Friedman stated, “Families would once again have an incentive to monitor the providers of medical care and to establish the kind of personal relations with them that were once customary.”
This puts responsibility back on the individual to care for his or her family and brings to mind the words of 2 Thessalonians 3:10: “If a man will not work, he shall not eat.” Modern healthcare is obviously not comparable to biblical food, but the concept of individual responsibility has largely been lost with employer provided healthcare. This reminds all that a family is better served caring for itself rather than relying on someone else to make choices, including healthcare, for them. Condit, in his essay, says as much: “Employer, or any third party, involvement in providing health care can interfere with an employee’s ability to make his or her own decisions and distort individual responsibility.”

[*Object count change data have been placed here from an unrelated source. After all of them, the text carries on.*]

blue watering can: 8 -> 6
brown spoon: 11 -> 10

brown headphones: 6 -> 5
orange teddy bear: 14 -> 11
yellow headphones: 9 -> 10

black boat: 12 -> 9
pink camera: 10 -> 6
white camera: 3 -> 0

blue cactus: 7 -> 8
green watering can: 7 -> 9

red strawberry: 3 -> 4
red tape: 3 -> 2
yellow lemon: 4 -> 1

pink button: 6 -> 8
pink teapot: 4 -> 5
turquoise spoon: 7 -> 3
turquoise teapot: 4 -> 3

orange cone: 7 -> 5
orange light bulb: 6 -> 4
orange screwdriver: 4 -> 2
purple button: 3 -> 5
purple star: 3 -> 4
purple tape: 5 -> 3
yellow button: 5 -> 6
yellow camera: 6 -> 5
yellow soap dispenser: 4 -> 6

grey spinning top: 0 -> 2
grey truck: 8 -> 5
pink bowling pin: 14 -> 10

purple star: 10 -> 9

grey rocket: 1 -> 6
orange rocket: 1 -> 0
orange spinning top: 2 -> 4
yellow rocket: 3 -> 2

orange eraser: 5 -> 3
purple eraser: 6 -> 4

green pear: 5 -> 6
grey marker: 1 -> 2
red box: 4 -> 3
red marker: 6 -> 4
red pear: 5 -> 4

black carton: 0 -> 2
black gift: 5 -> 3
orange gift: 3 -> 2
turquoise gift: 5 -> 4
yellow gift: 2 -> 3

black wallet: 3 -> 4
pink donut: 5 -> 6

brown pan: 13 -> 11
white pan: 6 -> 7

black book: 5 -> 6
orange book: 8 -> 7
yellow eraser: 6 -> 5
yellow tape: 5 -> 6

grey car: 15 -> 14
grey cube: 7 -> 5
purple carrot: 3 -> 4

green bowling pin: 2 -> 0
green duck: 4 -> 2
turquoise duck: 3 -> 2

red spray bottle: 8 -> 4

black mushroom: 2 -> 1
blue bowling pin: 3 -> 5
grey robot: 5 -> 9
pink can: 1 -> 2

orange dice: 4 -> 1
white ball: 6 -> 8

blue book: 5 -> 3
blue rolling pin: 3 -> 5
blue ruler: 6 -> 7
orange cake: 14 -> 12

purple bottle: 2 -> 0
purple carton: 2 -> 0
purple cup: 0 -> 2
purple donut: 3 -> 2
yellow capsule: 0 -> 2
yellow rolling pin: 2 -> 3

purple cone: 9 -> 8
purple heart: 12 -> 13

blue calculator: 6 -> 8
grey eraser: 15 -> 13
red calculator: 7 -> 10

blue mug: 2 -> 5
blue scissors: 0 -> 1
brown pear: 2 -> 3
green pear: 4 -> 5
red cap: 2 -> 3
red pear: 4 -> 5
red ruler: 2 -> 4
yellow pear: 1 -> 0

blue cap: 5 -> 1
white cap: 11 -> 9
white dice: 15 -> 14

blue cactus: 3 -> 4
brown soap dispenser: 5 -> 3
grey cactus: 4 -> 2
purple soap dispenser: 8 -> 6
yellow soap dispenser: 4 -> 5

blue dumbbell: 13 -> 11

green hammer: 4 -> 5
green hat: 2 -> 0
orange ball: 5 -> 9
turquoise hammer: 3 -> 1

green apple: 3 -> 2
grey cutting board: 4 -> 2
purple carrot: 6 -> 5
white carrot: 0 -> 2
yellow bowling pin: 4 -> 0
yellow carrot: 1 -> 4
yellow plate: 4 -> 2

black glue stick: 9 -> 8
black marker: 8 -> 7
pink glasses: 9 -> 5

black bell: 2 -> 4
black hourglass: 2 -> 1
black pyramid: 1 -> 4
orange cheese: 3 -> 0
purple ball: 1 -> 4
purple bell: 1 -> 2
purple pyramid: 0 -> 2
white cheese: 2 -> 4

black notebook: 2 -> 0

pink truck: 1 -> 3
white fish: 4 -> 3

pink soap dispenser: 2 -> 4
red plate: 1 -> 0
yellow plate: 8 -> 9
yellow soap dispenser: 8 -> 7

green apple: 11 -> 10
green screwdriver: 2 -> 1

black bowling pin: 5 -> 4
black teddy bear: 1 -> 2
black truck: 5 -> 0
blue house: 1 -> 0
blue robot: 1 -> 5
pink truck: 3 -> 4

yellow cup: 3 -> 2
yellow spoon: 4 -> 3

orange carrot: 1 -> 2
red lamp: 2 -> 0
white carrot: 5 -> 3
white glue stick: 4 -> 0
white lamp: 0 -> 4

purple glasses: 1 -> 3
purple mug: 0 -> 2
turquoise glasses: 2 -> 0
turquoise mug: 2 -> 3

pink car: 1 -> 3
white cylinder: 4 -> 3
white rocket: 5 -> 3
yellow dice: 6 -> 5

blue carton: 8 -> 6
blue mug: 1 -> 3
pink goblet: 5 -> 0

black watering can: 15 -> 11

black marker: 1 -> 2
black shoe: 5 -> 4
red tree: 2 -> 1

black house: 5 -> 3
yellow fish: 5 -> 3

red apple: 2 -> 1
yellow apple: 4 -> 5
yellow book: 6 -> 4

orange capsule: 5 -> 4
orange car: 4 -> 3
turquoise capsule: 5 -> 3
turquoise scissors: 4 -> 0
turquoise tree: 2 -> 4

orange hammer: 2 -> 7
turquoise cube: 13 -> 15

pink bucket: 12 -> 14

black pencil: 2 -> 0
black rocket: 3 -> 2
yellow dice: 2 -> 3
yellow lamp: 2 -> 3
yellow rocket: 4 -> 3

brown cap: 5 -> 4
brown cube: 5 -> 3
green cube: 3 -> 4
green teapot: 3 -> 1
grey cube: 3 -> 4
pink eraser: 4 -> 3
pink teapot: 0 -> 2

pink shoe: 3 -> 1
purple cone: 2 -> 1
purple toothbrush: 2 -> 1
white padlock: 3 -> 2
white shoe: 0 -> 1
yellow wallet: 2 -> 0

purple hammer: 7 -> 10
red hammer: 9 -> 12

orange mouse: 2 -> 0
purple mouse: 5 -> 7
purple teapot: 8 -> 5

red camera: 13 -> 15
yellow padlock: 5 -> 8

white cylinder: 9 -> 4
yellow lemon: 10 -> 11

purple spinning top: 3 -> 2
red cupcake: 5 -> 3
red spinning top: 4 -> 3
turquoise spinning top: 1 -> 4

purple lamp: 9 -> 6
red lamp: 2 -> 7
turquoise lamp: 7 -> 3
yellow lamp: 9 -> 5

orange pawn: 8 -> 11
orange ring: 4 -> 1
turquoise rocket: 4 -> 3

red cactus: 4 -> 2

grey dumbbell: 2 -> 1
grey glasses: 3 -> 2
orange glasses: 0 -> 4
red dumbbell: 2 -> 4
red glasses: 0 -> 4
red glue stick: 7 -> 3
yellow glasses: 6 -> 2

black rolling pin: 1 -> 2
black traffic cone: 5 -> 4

Also, allowing families to manage their own healthcare costs would allow for greater efficiency by means of more efficient spending. For instance, instead of using insurance to pay for a doctor visit due to a cold or a small prescription, one could pay out of pocket. If most people paid out-of-pocket, the cost would likely go down because what individual would pay $80 (like my insurance company does) for a 20 minute doctor visit? By putting people in control and not insurance or government bureaucracies, one could expect people to “shop around” for quality doctors. Then, doctors’ offices would likely offer better care to compete for patients, instead of expecting an $80 to $100 payout from the insurance company or the government.
In addition, Friedman advocated for the abolishment of Medicare and Medicaid, which sounds rather radical. However, he said the government should “…replace them by providing every family in the United States with catastrophic insurance (i.e. a major medical policy with a high deductible).”
That way “the family would be relieved of one of its major concerns – the possibility of being impoverished by a major medical catastrophe – and most could readily finance the remaining medical costs.”
This should satisfy the concern that impoverished citizens would not get adequate coverage. Even if a small portion of the population is chronically ill or unable to pay their medical bills, these people would be covered by a government catastrophic care policy.
It is a citizen’s duty to care for those individuals in their communities who simply cannot help themselves. Condit states, “Christians, and others, are expected to fulfill a service obligation, with a preferential consideration for the poor and underserved.” This corresponds to the principles of subsidiarity and sacrifice seen throughout Catholic and Christian teaching.
In Luke 3:11, John the Baptist states: “The man with two tunics should share with him who has none, and the one who has food should do the same.” Jesus himself said, in Luke 14:13, “when you give a banquet, invite the poor, the crippled, the lame, and the blind.” Again, in Jesus’ and John’s teaching, the focus is on “you”, the individual, caring for ones neighbor, rather than an entity such as the government (or a corporation). The government, naturally being more impersonal and disconnected, could provide support in the severest cases, when communities and individuals could not support their own.
Rather than harming the less-fortunate and marginalized, this kind of health reform could free up time and hospital beds (many families would spend much less time and money on care) to help those chronically ill individuals who truly need the best care and doctors available. Friedman’s approach does not solve all the problems of healthcare (how do I know this doctor/hospital is reputable or provides good care since there is no rating service, what about those that refuse to or cannot pay out of pocket, etc.) and this is only a basic analysis, but it does offer a seldom discussed approach to improve care, allow for greater individual independence, and decrease costs.